FGC welcomes Trade Agenda 2030 strategy
27 March 2017
By Katherine Rich, Chief Executive, NZ Food & Grocery Council
Bigger, broader and better-value – that’s the three ways the Government’s new trade strategy should deliver on export markets for food, beverage and grocery producers, according to a new policy plan launched by the Prime Minister last Friday.
It was significant that Bill English was accompanied at the launch of “Trade Agenda 2030” by a bevy of senior Cabinet colleagues. Such high-level enthusiasm for trade policy – normally regarded as the rather dreary arena of a handful of policy wonks and dusty economists – reflects the importance of a modern, forward-looking trade strategy. New Zealand certainly needs to bring its ‘A’ game to ensure we continue to keep pace with competitors and find new opportunities, particularly in these uncertain times, where champions of globalisation can be hard to find. Trade Agenda 2030 (TA2030) is a very good foundation for the coming years.
The strategy proposes four “shifts” in trade strategy, all aimed at creating new opportunities and markets, getting the most out of our existing trade, and increasing the resilience of the export sector. These are, of course, all key concerns for the food and grocery sector, which accounts for nearly three-quarters of New Zealand’s merchandise exports ($31 billion), and directly or indirectly employs around a fifth of the workforce.
Our food, beverage and grocery companies know only too well the challenges of trying to compete offshore with high tariffs and competitors that often have better terms of access, or without cost-effective access to services to support that trade, such as financial, logistics, and distribution services. That’s why the TA2030 goals of extending the coverage of FTAs from 53 percent to 90 percent of our merchandise goods exports, and deepening services trade and digital elements, are critical.
But, of course, success at exporting is not only about tariffs these days. FGC members know full well how challenging it can be to get product into markets where regulatory requirements are unclear or excessive, administrative processes are slow or expensive, food safety measures are not based in science, or labelling requirements are fickle – in other words, where non-tariff barriers (NTBs) are a defining feature. TA2030 tries to address this, too, with a heavy emphasis on tackling such barriers, including establishing a new one-stop shop for exporters, which should help make the engagement with government more effective.

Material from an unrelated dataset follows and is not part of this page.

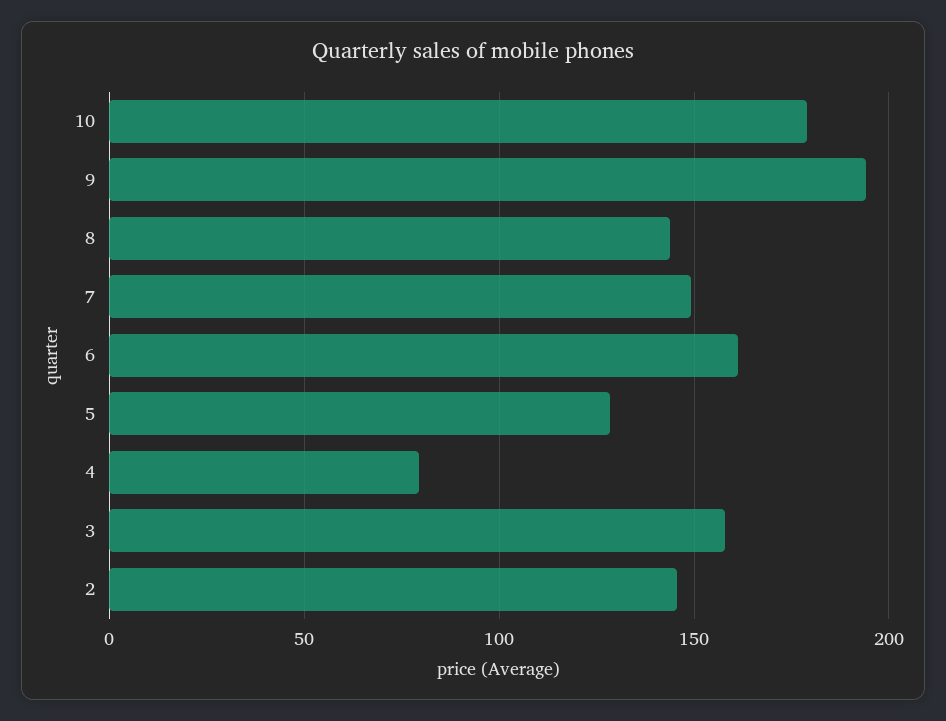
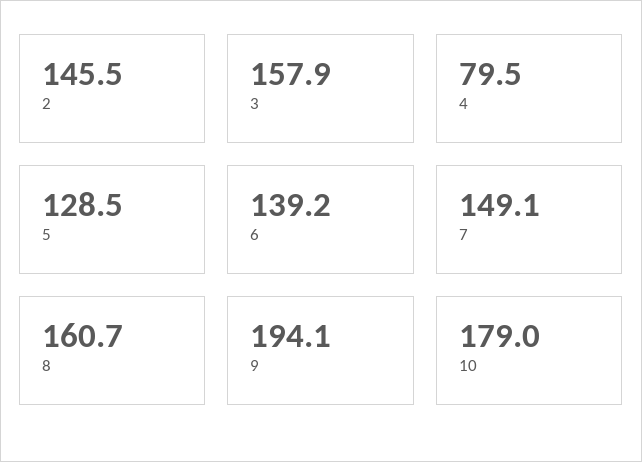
8: 145 -> 160.7
6: 160 -> 139.2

Seeking to address NTBs, alongside support for offshore investment, should also help to enhance New Zealand’s participation in global value chains. Food and beverage has been the highest-performing sector in this area to date, but it’s clear we have a way to go to fulfil our potential for this increasingly important global business model. TA2030 should help companies to explore what’s possible.
More broadly, the mechanisms in place for enhanced engagement with business – such as the newly-established Ministerial Advisory Group to provide ongoing input to the Government on priorities and concerns – will be critical. It is only through the Government working effectively together with business that the goals of TA2030 can be fully realised.
Also welcome is the investment of an extra $91.3 million into the Government’s trade budget. Part of this will go to opening new diplomatic posts in Sri Lanka and Dublin. These are good strategic choices: the Dublin post will be important as the Brexit process unfolds, helping to deepen our relationships in Europe as one of our traditional like-minded partners bows out of the EU; and Sri Lanka broadens our links with the global economic powerhouse Asian region, as well as being potentially a very important market for our food exports in its own right. The bulk of the new funding, however, will go to increasing the resource available in the key ministries (MFAT and MPI) to ensure we are able both to secure and to make the most effective use of existing and new opportunities. Of course, though essential, money is only part of the solution. The question of finding sufficient human capital, even with the benefit of this very welcome funding, is something that I imagine will be at least a short-term challenge for the leadership teams of both ministries.